The Ride of a Lifetime, by Bob Iger
Gates says he doesn’t often read business books, but this book from Disney’s former CEO is “a business book I’d actually recommend.” “In my experience, it is rare to find one that really captures what it’s like to build and operate an organization or that has tips you could really put into practice.” Iger’s book, which talks about a critical period in Disney’s history—from the acquisition of Pixar to building a streaming service—impressed Gates enough that he’s already recommended it to several people, including Microsoft CEO Satya Nadella.
The Great Influenza, by John M. Barry
This book about the 1918 Spanish Flu pandemic is “one of several books that made it clear to me that the world needed to do a better job of preparing for novel pathogens,” Gates writes. Writing roughly 16 years ago, Barry was clear and persuasive that “another pandemic not only can happen…. It almost certainly will happen.” One of many lessons of the book: leadership clearly matters. When St. Louis responded quickly to the outbreak, it saved lives; In Philadelphia, where the mayor went forward with a parade despite public health advice, so many people died that undertakers were overwhelmed.
Good Economics for Hard Times, by Abhijit V. Banerjee and Esther Duflo
Abhijit Banerjee and Esther Duflo, Nobel Prize-winning economists at MIT who pioneered the use of randomized controlled trials to study the impact of policies like direct cash transfer, wrote this book to examine the latest research on major issues like immigration, climate change, and inequality. Among other things, they note that there’s no evidence that tax cuts for the rich create economic growth; Gates says that this gives him even more reason to advocate for higher taxes on the wealthy. “In the end, Good Economics for Hard Times felt to me like a good complement to books that paint intimate portraits of what it’s like to grow up poor in America, including Educated, Hillbilly Elegy, and Evicted,” he writes.
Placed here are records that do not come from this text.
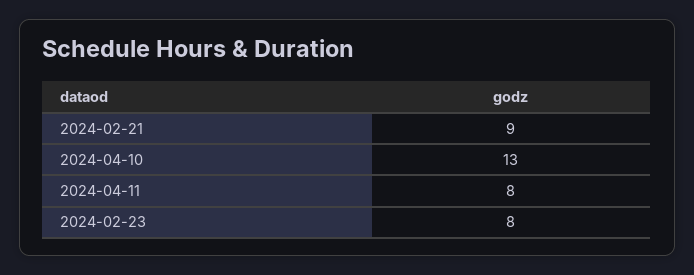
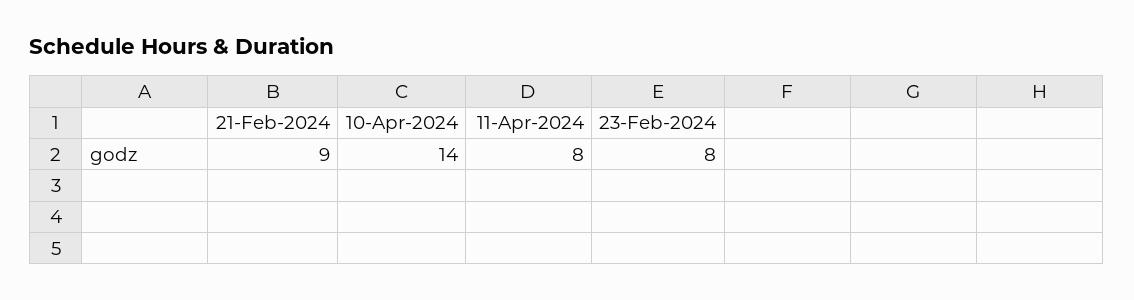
  {
    "2024-02-21": 9,
-   "2024-04-10": 13,
+   "2024-04-10": 14,
    "2024-04-11": 8,
    "2024-02-23": 8
  }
Along with his five main recommendations, Gates offers up a handful of other suggestions, including The Headspace Guide to Meditation and Mindfulness (he credits the Headspace app with turning him into a meditator) and Joshua Foer’s Moonwalking with Einstein, a book that explores how memorization works. He also recommends some TV shows, including Pandemic: How to Prevent an Outbreak. For those who want to spend some time thinking about something other than disease, he suggests Spy Game, a movie that he’s watched 12 times.